▶ Requirement A
Which anniversary celebration will not happen this year, according to the June 2020 publisher's notes?
▶ Requirement B
Please continue the June 2020 publisher's notes from the point where they end.

Publishers notes June 2020
- John Lagimodiere | June 16, 2020
This is not your typical National Indigenous Peoples History Month and NIP Day kind of June. This is the first under a pandemic order that has shut down gatherings and the economy for that matter. It is also the first time it is happening under the toxic cloud of the racism and unrest affecting our southern neighbours. There will be no powwows this year. No Johnny Arcand Fiddle Fest. No 50th anniversary celebration at Batoche. No Rock Your Roots Walk down by the river with 5000 people loving each other and walking for reconciliation. Unprecedented times indeed.
But from such hardship and the unknown, there are some beautiful things happening. After the public execution of George Floyd, the marches and protests in the States have led to a myriad of jurisdictions actually defunding the police, firing bad police officers, changing policies and committing to doing better. The protests also spread around the world. There has been a shift in people’s consciousness and there is an awakening to the impact of race and racism globally. A new reality is emerging. Black Lives Matter and those that always want to say “All Lives Matter” are starting to get it, or get heck on Facebook.
The pandemic has also given us reason to unite. Not sure if everyone noticed, but all of a sudden, the Métis Nation-Saskatchewan and the First Nations in the northwest are communicating and cooperating. In the past, this wasn’t the case. Split by government and jurisdiction, there used to be friction and each going separate ways. But the spirit of community and helping that was sparked by the pandemic will leave us with many new relationships to nurture.

▶ Study material
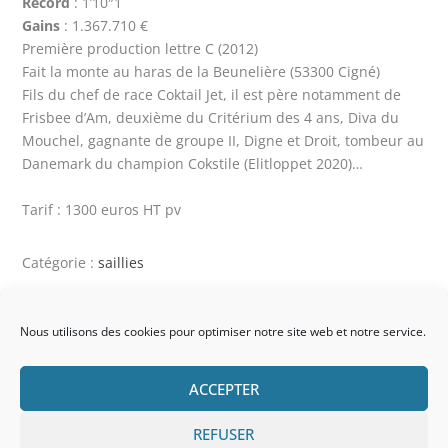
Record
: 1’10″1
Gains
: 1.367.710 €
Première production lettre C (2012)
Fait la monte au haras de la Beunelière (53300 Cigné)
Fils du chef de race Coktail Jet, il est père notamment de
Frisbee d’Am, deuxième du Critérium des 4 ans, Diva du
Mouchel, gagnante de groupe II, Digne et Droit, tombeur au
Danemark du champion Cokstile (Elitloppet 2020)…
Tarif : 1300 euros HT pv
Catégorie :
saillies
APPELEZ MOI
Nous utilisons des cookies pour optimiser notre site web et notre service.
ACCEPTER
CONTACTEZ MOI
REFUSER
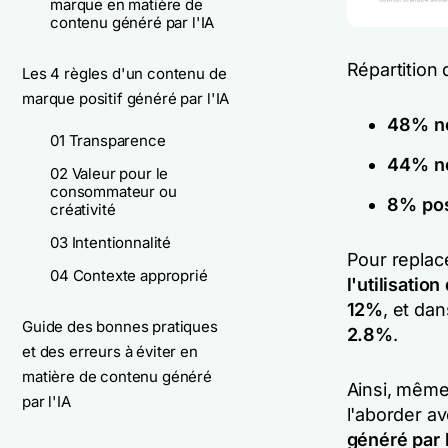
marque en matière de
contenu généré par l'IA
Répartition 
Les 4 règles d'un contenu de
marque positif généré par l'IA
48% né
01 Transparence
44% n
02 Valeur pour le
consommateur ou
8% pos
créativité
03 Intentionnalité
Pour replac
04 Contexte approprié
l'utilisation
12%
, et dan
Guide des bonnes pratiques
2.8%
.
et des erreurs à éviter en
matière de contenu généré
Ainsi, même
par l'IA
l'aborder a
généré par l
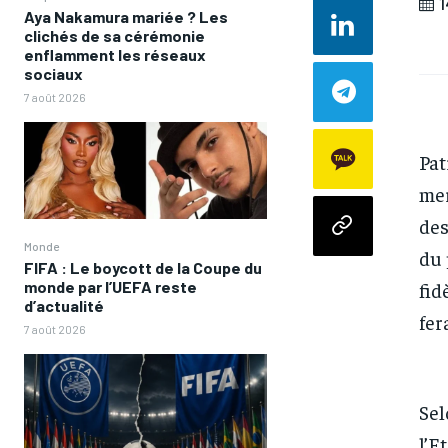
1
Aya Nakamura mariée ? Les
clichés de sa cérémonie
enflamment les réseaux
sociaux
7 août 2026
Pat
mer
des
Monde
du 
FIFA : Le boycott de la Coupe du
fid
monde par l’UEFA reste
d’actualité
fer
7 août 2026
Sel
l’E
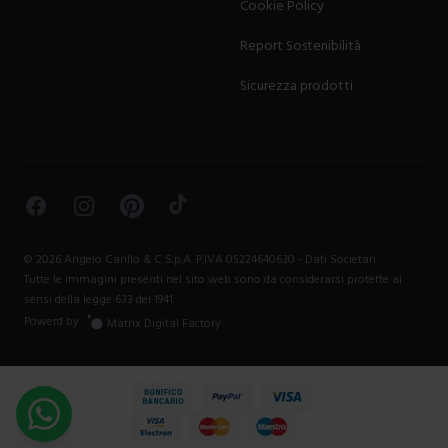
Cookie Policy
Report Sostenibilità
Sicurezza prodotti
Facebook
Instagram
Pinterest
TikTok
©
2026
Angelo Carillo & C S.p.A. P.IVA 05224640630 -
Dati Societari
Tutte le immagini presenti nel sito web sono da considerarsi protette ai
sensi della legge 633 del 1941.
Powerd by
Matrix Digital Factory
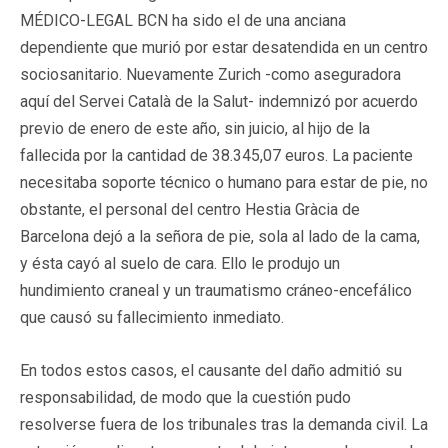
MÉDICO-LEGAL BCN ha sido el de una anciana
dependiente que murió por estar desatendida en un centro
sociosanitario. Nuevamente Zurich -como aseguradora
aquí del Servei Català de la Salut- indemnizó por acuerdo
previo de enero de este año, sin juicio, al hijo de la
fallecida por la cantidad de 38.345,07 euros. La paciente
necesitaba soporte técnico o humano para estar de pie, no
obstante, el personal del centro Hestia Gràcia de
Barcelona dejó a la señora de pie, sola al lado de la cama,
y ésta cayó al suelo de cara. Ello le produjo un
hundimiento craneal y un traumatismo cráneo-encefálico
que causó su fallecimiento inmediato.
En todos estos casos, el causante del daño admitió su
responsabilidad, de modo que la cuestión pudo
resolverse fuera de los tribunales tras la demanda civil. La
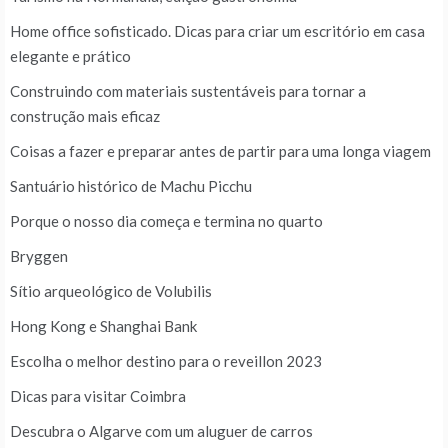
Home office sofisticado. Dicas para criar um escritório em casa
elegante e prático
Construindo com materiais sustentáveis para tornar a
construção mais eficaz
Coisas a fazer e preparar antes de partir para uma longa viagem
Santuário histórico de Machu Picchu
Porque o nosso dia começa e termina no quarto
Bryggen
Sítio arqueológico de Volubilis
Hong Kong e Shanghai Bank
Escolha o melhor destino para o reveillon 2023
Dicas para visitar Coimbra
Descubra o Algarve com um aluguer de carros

* * *

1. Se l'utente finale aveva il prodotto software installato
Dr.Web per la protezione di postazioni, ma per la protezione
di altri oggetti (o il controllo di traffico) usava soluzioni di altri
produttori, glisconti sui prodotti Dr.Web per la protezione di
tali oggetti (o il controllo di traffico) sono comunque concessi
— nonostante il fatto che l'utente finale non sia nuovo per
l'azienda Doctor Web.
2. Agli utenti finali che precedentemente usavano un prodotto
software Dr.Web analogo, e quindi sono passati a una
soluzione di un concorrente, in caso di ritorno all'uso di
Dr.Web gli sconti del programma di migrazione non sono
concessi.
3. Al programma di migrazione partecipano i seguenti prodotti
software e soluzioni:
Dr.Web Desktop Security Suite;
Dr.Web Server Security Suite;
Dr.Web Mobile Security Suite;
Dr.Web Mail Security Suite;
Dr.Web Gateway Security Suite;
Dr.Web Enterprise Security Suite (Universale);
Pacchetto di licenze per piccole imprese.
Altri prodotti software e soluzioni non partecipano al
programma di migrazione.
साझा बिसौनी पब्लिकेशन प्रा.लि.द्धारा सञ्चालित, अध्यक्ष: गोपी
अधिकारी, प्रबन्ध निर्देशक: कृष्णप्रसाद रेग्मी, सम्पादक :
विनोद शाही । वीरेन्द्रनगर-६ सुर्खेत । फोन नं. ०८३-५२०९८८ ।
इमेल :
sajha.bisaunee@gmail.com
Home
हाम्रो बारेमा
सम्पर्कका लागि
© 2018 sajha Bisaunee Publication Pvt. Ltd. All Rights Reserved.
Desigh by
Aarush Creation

==

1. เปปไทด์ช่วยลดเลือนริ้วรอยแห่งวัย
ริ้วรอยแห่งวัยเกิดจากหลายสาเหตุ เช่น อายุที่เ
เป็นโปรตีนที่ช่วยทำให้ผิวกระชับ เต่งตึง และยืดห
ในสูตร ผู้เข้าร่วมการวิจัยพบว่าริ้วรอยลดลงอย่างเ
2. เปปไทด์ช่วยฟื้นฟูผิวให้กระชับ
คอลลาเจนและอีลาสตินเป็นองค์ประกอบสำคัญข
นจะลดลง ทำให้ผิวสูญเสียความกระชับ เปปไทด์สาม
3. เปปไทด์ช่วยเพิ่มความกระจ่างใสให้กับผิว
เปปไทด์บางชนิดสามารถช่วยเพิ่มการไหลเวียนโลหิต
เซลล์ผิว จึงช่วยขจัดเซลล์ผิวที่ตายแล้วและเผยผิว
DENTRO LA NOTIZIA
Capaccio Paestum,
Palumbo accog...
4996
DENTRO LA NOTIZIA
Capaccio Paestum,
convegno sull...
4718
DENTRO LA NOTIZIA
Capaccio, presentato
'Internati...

▶ Answer section A
The 50th anniversary celebration at Batoche.

▶ Answer section B
The Pasqua First Nation, under the leadership of Chief Matthew Peigan and Council were more prepared for the pandemic than most countries in the world. Chief Peigan and his team stocked up on groceries and cleaning supplies for their whole community before the lock down was called provincially. Now they are working with the FSIN and they have come up with a plan to provide PPE for all 74 First Nations in the province.
And individuals are stepping up. Angela Bishop and the Masked Makers have taken it upon themselves to make masks available to elders, people at risk and communities. These intrepid seamstresses have produced over 5000 masks and given them away free! I even have one. It is Métis themed and I feel cool wearing it. People are volunteering. Donating. Giving food to others.
Sadly, no powwows festivals or gatherings this summer interrupts economy for some, culture and community for others. But the amazing amount of on-line presentations is heartwarming and instead of walking by the river on June 21, I will be on-line watching entertainers and cultural practitioners do their thing for us as Friendship Centres and groups around the province still help us celebrate National Indigenous Peoples Day the virtual way.
And, lastly with the lockdown we have been given the gift of time. I have never been so blessed as to have these past few months with my partner and our two children. The hecticness of work and travel was replaced with family lunches, something that went away when the kids became teens and hockey and other activities made us run around. Once we got over the fear of the world ending, we finally had time to reconnect and just be together. And that made me realize that is what it is about. Family.
So, my brothers and sisters, hug your kids and your parents this month. Do good things for your neighbours. Stand up to racism and tune in to your favourite source on June 21 and marvel in culture and celebrate our day. We are all in this together and so far, we have done really well. Be proud. Be strong. Wash your hands.